Write out the listing below line for line, keeping every entry and value unchanged.

####

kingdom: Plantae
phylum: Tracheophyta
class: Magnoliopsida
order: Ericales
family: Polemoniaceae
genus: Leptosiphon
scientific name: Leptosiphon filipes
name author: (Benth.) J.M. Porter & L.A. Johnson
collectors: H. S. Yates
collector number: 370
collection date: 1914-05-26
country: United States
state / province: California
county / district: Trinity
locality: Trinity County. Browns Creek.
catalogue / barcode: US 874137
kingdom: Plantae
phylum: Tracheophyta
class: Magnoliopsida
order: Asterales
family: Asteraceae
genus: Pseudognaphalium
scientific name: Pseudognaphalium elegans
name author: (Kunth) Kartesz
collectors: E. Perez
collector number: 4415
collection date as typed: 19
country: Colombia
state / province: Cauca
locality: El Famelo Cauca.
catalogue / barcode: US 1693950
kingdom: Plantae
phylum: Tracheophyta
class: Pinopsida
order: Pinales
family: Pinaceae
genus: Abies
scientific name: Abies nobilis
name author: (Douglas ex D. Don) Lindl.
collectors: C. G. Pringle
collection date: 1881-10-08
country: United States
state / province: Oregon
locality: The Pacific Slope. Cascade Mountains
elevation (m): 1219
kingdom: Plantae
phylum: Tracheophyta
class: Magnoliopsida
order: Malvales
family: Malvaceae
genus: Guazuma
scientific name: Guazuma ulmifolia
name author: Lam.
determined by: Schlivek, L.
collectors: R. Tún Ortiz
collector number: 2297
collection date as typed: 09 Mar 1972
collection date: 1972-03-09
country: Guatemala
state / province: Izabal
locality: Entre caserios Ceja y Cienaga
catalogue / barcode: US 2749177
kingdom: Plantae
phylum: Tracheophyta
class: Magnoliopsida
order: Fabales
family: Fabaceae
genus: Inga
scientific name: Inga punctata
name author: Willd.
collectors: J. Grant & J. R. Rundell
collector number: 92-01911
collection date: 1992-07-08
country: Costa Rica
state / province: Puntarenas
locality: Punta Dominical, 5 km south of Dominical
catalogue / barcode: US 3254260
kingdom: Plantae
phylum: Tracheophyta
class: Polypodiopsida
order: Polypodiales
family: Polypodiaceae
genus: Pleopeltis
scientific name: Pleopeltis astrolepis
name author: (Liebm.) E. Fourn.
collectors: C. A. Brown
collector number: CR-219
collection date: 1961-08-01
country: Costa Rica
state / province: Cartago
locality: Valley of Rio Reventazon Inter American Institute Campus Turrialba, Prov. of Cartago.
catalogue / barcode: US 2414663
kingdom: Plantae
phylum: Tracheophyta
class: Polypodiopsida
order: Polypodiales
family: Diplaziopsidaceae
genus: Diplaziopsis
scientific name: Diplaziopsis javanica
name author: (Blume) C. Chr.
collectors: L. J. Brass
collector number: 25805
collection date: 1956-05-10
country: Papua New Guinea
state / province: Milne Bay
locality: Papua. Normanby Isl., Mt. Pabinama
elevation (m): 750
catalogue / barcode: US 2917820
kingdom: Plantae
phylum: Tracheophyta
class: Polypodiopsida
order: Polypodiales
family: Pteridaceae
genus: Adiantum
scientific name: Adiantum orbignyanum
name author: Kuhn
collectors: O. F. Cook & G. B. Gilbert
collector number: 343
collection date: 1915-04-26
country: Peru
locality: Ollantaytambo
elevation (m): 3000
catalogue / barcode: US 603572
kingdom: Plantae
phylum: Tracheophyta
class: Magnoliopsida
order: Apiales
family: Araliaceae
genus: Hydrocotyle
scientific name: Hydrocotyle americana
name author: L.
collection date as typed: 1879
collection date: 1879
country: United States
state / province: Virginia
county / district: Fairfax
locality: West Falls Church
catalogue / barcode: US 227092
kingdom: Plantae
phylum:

####

Exercise answer —
kingdom: Plantae
phylum: Tracheophyta
class: Magnoliopsida
order: Ericales
family: Polemoniaceae
genus: Leptosiphon
scientific name: Leptosiphon filipes
name author: (Benth.) J.M. Porter & L.A. Johnson
collectors: H. S. Yates
collector number: 370
collection date: 1914-05-26
country: United States
state / province: California
county / district: Trinity
locality: Trinity County. Browns Creek.
catalogue / barcode: US 874137
kingdom: Plantae
phylum: Tracheophyta
class: Magnoliopsida
order: Asterales
family: Asteraceae
genus: Pseudognaphalium
scientific name: Pseudognaphalium elegans
name author: (Kunth) Kartesz
collectors: E. Perez
collector number: 4415
collection date as typed: 19
country: Colombia
state / province: Cauca
locality: El Famelo Cauca.
catalogue / barcode: US 1693950
kingdom: Plantae
phylum: Tracheophyta
class: Pinopsida
order: Pinales
family: Pinaceae
genus: Abies
scientific name: Abies nobilis
name author: (Douglas ex D. Don) Lindl.
collectors: C. G. Pringle
collection date: 1881-10-08
country: United States
state / province: Oregon
locality: The Pacific Slope. Cascade Mountains
elevation (m): 1219
kingdom: Plantae
phylum: Tracheophyta
class: Magnoliopsida
order: Malvales
family: Malvaceae
genus: Guazuma
scientific name: Guazuma ulmifolia
name author: Lam.
determined by: Schlivek, L.
collectors: R. Tún Ortiz
collector number: 2297
collection date as typed: 09 Mar 1972
collection date: 1972-03-09
country: Guatemala
state / province: Izabal
locality: Entre caserios Ceja y Cienaga
catalogue / barcode: US 2749177
kingdom: Plantae
phylum: Tracheophyta
class: Magnoliopsida
order: Fabales
family: Fabaceae
genus: Inga
scientific name: Inga punctata
name author: Willd.
collectors: J. Grant & J. R. Rundell
collector number: 92-01911
collection date: 1992-07-08
country: Costa Rica
state / province: Puntarenas
locality: Punta Dominical, 5 km south of Dominical
catalogue / barcode: US 3254260
kingdom: Plantae
phylum: Tracheophyta
class: Polypodiopsida
order: Polypodiales
family: Polypodiaceae
genus: Pleopeltis
scientific name: Pleopeltis astrolepis
name author: (Liebm.) E. Fourn.
collectors: C. A. Brown
collector number: CR-219
collection date: 1961-08-01
country: Costa Rica
state / province: Cartago
locality: Valley of Rio Reventazon Inter American Institute Campus Turrialba, Prov. of Cartago.
catalogue / barcode: US 2414663
kingdom: Plantae
phylum: Tracheophyta
class: Polypodiopsida
order: Polypodiales
family: Diplaziopsidaceae
genus: Diplaziopsis
scientific name: Diplaziopsis javanica
name author: (Blume) C. Chr.
collectors: L. J. Brass
collector number: 25805
collection date: 1956-05-10
country: Papua New Guinea
state / province: Milne Bay
locality: Papua. Normanby Isl., Mt. Pabinama
elevation (m): 750
catalogue / barcode: US 2917820
kingdom: Plantae
phylum: Tracheophyta
class: Polypodiopsida
order: Polypodiales
family: Pteridaceae
genus: Adiantum
scientific name: Adiantum orbignyanum
name author: Kuhn
collectors: O. F. Cook & G. B. Gilbert
collector number: 343
collection date: 1915-04-26
country: Peru
locality: Ollantaytambo
elevation (m): 3000
catalogue / barcode: US 603572
kingdom: Plantae
phylum: Tracheophyta
class: Magnoliopsida
order: Apiales
family: Araliaceae
genus: Hydrocotyle
scientific name: Hydrocotyle americana
name author: L.
collection date as typed: 1879
collection date: 1879
country: United States
state / province: Virginia
county / district: Fairfax
locality: West Falls Church
catalogue / barcode: US 227092
kingdom: Plantae
phylum:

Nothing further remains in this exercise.